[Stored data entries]
********

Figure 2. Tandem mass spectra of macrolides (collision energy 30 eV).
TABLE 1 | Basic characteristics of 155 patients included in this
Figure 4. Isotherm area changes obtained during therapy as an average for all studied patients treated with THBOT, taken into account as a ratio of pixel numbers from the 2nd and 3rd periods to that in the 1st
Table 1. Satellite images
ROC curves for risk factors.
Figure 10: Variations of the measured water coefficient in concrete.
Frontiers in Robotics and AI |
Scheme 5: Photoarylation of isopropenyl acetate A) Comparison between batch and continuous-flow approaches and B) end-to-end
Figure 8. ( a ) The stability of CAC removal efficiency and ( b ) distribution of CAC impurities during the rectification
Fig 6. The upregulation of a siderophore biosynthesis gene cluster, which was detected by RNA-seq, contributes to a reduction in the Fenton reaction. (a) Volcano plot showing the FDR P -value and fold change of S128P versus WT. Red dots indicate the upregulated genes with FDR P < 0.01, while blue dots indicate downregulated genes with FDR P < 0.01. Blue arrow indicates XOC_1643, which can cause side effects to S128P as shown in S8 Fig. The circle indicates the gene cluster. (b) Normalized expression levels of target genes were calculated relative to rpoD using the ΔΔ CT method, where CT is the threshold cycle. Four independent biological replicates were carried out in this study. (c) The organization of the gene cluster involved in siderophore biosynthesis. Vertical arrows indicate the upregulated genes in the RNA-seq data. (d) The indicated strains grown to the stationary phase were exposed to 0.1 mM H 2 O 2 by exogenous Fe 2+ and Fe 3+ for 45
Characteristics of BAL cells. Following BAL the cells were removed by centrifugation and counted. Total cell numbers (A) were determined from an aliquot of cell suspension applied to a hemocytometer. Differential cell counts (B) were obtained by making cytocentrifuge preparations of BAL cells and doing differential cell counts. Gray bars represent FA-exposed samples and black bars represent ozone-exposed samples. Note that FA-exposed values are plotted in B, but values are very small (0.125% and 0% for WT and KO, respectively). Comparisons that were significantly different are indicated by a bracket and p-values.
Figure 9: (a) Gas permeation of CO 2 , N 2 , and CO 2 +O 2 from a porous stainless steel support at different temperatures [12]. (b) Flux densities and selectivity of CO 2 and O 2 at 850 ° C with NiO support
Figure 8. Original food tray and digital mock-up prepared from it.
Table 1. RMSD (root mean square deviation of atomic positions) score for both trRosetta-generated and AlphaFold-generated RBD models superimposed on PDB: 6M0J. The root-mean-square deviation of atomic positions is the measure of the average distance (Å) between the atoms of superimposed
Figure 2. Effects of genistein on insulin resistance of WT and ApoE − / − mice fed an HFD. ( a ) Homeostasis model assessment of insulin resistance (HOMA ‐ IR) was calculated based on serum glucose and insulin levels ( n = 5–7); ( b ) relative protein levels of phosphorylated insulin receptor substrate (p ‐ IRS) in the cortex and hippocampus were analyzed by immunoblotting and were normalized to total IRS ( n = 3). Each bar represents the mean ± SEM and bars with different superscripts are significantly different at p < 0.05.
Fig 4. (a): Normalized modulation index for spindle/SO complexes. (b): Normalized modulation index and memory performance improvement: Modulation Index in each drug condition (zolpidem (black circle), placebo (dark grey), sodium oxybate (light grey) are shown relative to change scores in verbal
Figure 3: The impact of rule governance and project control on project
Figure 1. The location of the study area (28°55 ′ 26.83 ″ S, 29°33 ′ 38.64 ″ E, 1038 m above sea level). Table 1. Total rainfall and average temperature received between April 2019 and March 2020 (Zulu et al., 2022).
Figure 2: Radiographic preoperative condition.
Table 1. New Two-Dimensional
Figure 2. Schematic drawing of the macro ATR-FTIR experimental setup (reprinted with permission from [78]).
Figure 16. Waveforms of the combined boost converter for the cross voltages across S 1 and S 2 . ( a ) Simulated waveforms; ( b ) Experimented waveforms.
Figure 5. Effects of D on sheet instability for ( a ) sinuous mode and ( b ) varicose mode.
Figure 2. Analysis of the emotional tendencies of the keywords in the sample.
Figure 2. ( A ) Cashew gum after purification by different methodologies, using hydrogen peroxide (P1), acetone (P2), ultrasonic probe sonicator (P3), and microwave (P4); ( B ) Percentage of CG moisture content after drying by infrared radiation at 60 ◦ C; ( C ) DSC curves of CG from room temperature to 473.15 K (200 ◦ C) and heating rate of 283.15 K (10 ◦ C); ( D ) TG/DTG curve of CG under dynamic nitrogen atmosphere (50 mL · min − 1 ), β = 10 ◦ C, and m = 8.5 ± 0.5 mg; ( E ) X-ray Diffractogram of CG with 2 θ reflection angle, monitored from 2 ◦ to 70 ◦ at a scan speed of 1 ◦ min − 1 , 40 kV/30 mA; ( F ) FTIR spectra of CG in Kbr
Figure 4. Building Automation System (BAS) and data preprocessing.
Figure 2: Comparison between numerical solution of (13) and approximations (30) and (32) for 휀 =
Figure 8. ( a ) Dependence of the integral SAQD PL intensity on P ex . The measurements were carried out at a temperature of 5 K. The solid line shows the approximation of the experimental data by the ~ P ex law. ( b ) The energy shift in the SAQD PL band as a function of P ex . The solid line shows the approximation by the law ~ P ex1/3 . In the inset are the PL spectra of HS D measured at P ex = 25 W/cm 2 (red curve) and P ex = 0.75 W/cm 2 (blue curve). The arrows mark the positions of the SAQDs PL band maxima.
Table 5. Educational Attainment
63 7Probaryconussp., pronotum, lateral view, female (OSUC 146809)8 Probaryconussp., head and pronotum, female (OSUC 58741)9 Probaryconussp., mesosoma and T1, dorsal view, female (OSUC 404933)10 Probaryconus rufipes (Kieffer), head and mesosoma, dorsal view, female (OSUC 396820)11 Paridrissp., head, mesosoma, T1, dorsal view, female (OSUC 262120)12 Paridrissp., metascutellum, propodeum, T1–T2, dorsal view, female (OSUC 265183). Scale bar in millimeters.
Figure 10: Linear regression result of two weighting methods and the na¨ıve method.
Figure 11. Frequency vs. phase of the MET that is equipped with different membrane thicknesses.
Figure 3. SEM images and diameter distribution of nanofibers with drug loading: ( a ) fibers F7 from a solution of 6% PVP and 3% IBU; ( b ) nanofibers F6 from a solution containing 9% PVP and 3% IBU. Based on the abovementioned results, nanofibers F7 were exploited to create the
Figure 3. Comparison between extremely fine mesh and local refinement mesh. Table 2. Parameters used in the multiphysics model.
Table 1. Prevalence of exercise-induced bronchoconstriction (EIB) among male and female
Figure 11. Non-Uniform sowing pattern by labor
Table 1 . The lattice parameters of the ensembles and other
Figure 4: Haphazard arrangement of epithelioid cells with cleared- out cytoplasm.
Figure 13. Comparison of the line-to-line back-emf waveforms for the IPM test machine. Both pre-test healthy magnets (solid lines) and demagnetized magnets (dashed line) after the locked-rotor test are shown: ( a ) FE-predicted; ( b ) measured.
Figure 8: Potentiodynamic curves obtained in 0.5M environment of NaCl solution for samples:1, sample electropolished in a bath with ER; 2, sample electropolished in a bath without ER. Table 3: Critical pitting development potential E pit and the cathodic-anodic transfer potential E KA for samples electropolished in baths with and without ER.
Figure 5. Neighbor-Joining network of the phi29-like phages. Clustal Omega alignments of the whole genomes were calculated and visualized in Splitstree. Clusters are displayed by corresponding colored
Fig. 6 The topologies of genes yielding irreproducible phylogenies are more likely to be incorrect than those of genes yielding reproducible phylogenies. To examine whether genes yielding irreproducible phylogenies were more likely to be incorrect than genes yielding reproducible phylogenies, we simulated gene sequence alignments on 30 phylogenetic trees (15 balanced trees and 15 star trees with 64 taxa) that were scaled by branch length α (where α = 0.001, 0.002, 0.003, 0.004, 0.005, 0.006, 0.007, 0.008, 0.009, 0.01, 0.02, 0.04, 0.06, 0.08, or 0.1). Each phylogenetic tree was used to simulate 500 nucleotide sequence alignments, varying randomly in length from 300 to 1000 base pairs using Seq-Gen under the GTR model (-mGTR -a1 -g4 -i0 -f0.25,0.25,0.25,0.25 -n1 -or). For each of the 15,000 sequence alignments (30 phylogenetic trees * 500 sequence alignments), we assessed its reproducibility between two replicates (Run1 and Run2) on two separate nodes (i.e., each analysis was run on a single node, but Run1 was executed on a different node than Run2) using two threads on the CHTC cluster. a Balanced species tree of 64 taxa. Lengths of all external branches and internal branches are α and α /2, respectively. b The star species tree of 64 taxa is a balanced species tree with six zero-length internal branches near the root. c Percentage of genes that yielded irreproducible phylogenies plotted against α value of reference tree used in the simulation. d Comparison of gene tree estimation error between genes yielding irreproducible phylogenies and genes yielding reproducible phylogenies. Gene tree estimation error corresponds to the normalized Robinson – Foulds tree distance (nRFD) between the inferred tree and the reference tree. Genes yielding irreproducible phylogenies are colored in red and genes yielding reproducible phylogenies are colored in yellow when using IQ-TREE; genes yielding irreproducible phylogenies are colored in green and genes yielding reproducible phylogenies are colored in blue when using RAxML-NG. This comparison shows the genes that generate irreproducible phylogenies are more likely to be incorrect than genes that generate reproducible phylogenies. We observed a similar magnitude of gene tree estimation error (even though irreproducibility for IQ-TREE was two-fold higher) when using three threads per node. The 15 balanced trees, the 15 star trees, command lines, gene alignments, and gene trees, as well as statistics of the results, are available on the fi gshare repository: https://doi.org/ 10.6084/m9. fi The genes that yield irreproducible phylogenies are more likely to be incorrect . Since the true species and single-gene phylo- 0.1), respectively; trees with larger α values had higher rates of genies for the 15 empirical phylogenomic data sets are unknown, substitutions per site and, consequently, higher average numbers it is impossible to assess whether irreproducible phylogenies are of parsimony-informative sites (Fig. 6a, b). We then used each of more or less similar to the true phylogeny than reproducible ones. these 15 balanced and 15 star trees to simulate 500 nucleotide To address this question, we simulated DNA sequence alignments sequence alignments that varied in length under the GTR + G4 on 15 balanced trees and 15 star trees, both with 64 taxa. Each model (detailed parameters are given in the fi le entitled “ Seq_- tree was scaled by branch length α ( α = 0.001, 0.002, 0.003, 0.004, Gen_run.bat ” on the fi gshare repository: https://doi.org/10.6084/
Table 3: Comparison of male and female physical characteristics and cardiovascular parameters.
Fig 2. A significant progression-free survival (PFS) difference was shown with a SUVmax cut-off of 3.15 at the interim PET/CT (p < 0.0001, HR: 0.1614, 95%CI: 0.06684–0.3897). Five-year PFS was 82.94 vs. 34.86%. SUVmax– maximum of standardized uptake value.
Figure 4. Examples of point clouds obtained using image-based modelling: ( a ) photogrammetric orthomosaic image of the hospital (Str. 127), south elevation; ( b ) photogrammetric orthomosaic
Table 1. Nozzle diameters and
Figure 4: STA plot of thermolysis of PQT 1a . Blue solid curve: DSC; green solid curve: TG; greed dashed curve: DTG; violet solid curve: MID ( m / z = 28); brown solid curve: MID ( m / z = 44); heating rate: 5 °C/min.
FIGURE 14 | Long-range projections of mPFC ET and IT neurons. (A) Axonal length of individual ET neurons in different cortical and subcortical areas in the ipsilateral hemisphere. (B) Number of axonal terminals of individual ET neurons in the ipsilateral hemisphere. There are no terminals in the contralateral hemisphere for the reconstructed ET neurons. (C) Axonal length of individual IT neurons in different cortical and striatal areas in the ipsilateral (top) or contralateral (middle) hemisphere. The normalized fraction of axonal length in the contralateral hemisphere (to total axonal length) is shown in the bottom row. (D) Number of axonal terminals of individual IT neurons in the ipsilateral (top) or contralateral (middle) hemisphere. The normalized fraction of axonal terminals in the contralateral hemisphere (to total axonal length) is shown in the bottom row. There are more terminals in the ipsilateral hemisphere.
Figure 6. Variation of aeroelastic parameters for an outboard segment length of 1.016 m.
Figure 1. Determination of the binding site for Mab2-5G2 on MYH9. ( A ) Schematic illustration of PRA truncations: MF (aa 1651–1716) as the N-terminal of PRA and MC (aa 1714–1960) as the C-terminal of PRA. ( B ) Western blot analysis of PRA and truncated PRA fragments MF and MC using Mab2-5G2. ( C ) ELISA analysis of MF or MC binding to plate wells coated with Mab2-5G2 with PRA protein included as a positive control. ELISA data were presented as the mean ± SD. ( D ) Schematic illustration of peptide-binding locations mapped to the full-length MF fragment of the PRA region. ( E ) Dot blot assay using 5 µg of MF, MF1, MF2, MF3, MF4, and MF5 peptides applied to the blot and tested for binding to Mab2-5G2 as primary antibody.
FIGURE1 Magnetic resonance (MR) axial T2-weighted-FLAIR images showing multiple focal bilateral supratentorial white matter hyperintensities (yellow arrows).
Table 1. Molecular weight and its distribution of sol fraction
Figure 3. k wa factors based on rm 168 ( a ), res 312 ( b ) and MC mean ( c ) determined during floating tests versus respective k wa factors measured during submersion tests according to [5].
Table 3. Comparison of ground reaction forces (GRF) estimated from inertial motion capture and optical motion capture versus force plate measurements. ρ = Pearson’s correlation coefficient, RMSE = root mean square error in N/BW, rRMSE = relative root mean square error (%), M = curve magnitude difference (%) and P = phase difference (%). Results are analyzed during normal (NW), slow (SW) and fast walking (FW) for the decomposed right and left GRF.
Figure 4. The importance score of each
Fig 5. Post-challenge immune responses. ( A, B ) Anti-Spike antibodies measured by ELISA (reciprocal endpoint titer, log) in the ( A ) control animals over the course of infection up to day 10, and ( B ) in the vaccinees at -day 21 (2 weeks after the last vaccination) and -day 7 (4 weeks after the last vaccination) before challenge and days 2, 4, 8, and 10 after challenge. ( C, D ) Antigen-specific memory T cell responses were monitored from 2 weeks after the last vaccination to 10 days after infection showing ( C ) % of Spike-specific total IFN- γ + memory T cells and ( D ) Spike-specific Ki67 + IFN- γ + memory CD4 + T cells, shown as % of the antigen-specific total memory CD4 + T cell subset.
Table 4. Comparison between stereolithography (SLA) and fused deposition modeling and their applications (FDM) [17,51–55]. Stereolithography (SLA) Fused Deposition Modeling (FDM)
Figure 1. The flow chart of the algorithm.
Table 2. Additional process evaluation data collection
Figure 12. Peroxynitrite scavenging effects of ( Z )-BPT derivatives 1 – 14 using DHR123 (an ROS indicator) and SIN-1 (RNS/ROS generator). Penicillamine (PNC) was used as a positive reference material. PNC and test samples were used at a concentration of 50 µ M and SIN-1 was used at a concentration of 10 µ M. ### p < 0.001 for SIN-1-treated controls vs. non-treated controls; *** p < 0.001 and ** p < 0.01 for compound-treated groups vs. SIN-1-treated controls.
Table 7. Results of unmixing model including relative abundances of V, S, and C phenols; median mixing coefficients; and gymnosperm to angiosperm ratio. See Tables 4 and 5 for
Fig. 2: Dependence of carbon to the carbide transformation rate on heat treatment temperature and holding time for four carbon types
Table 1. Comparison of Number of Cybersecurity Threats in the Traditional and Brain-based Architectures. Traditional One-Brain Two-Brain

********

_Task instructions_: Some lines above contain the word "drug". Copy each of them.

_Solved exercise_:
Fig 4. (a): Normalized modulation index for spindle/SO complexes. (b): Normalized modulation index and memory performance improvement: Modulation Index in each drug condition (zolpidem (black circle), placebo (dark grey), sodium oxybate (light grey) are shown relative to change scores in verbal
Figure 3. SEM images and diameter distribution of nanofibers with drug loading: ( a ) fibers F7 from a solution of 6% PVP and 3% IBU; ( b ) nanofibers F6 from a solution containing 9% PVP and 3% IBU. Based on the abovementioned results, nanofibers F7 were exploited to create the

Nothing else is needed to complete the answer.